Turning Point – 1943
The Navy
The German Submarine Threat Subsides
Caption: HMCS Minotaur, Colony-class cruiser, Royal Canadian Navy
The submarine threat to the trade lanes thus slowly subsided, though it did not cease to exist. The snorkel would enable submarines to stay submerged much longer, and the acoustic torpedoes they carried would wreak havoc. St Croix, on convoy duty with the Royal Navy's 9th Escort Group, was sunk by two acoustic torpedoes on 20 September 1943. Its 81 survivors from a complement of 147 were taken on board the British vessel Itchen, which itself went down the next day. Only one St Croix crew member survived this second sinking. Other ships were lost as well. On 17 March 1945 the minesweeper Guysborough was sunk near Halifax, taking 44 of its 70 crew members to their deaths. A month later, on 16 April, Esquimalt suffered the same fate. On 29 April 1944 the destroyer Athabascan was sunk, leaving 128 dead and 83 taken prisoner. On 8 June 1944, however, just off the coast of Europe, the Canadians sank two German destroyers that had sailed too far from their base.

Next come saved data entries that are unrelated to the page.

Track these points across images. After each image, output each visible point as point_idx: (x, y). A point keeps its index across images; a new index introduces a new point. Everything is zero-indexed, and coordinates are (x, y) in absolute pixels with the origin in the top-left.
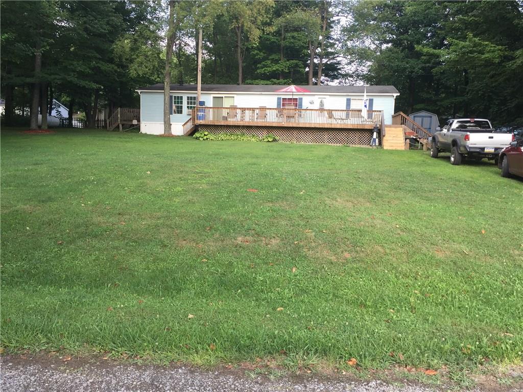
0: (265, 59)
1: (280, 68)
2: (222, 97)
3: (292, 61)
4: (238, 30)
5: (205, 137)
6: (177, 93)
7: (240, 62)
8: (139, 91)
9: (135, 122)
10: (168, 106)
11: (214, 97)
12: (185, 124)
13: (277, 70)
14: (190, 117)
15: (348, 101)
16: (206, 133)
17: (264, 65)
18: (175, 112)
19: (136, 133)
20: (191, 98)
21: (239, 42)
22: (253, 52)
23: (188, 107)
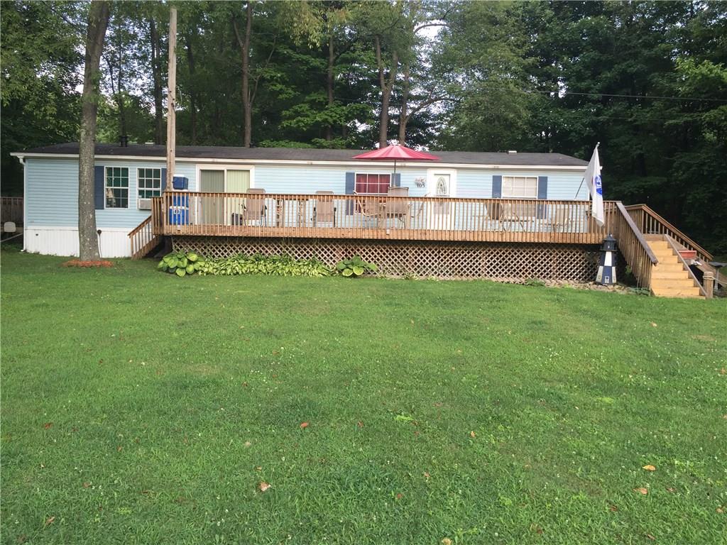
0: (295, 101)
1: (329, 118)
2: (223, 171)
3: (352, 104)
4: (244, 42)
5: (191, 269)
6: (113, 162)
7: (248, 105)
8: (20, 156)
9: (10, 227)
10: (88, 189)
11: (202, 171)
12: (133, 232)
13: (325, 121)
14: (147, 215)
15: (497, 182)
16: (193, 257)
17: (296, 112)
18: (110, 204)
19: (14, 251)
20: (149, 171)
21: (245, 66)
22: (274, 87)
23: (141, 193)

Canada came out of the war with some 400 warships of various tonnages over and above landing craft. A number of them would play roles unconnected with what is now termed the Battle of the Atlantic, but once this sea victory was won the backs of the Allied troops fighting in North Africa and Europe were safe: 2,024 men and one woman, who was on board the ferry Caribou when it sank, gave their lives in the Canadian navy.
Canada also played a major role in seaborne trade. The country is reckoned to have provided 15,000 men to the Allied merchant navy either on Canadian vessels or on ships flying other flags: 1,465 died, including 295 Newfoundlanders, who were not Canadians at that time; nearly 1,250 of these deaths occurred in the Battle of the Atlantic. Canada was also active in shipbuilding. At its wartime peak in 1943, this industry employed 107,900 people.
The Canadian naval effort would be based in large part on the men of the Royal Canadian Naval Volunteer Reserve, formed in the 1920s specifically to receive all Canadians, from sea to sea, interested in joining the navy. The navy thus built up a powerful lobby that would see to its survival, and to its revival in the 1930s.